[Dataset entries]

····················

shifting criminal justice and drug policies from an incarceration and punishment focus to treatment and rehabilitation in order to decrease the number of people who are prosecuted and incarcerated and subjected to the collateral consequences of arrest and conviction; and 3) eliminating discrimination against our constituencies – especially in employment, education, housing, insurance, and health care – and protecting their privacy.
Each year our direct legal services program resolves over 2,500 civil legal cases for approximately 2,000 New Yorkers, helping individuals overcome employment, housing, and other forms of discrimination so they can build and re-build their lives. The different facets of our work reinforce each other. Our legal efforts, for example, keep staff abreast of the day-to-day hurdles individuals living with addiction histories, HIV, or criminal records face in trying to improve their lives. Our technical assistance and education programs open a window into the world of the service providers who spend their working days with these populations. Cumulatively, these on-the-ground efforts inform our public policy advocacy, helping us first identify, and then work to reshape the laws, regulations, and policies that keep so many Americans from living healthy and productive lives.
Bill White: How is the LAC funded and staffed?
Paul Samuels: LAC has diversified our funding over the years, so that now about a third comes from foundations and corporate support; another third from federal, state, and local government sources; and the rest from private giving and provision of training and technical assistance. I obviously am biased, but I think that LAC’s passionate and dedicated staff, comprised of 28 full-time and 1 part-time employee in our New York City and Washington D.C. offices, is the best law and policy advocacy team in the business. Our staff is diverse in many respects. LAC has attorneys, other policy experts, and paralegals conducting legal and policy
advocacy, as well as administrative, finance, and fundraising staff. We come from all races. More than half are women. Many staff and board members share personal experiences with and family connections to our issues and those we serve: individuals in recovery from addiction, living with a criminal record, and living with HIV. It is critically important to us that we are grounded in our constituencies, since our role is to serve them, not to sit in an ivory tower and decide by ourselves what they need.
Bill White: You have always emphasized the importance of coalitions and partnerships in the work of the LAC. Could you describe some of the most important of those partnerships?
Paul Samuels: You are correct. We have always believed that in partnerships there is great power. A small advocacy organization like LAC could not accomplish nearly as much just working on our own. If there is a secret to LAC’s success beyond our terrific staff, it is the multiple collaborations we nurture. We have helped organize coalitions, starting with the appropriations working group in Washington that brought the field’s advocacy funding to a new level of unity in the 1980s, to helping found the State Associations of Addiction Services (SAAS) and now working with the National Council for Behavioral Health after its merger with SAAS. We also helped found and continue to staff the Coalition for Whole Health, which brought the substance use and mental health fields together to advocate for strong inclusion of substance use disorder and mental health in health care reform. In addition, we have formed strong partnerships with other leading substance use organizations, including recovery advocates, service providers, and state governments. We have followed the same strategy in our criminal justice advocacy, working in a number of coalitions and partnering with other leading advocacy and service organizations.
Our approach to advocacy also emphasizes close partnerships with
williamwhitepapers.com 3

····················

§ PROBLEM DESCRIPTION
What the task asks for is a word-for-word repeat of the lines above, from the first through the one containing "Bill White: How".

§ EXPECTED ANSWER
shifting criminal justice and drug policies from an incarceration and punishment focus to treatment and rehabilitation in order to decrease the number of people who are prosecuted and incarcerated and subjected to the collateral consequences of arrest and conviction; and 3) eliminating discrimination against our constituencies – especially in employment, education, housing, insurance, and health care – and protecting their privacy.
Each year our direct legal services program resolves over 2,500 civil legal cases for approximately 2,000 New Yorkers, helping individuals overcome employment, housing, and other forms of discrimination so they can build and re-build their lives. The different facets of our work reinforce each other. Our legal efforts, for example, keep staff abreast of the day-to-day hurdles individuals living with addiction histories, HIV, or criminal records face in trying to improve their lives. Our technical assistance and education programs open a window into the world of the service providers who spend their working days with these populations. Cumulatively, these on-the-ground efforts inform our public policy advocacy, helping us first identify, and then work to reshape the laws, regulations, and policies that keep so many Americans from living healthy and productive lives.
Bill White: How is the LAC funded and staffed?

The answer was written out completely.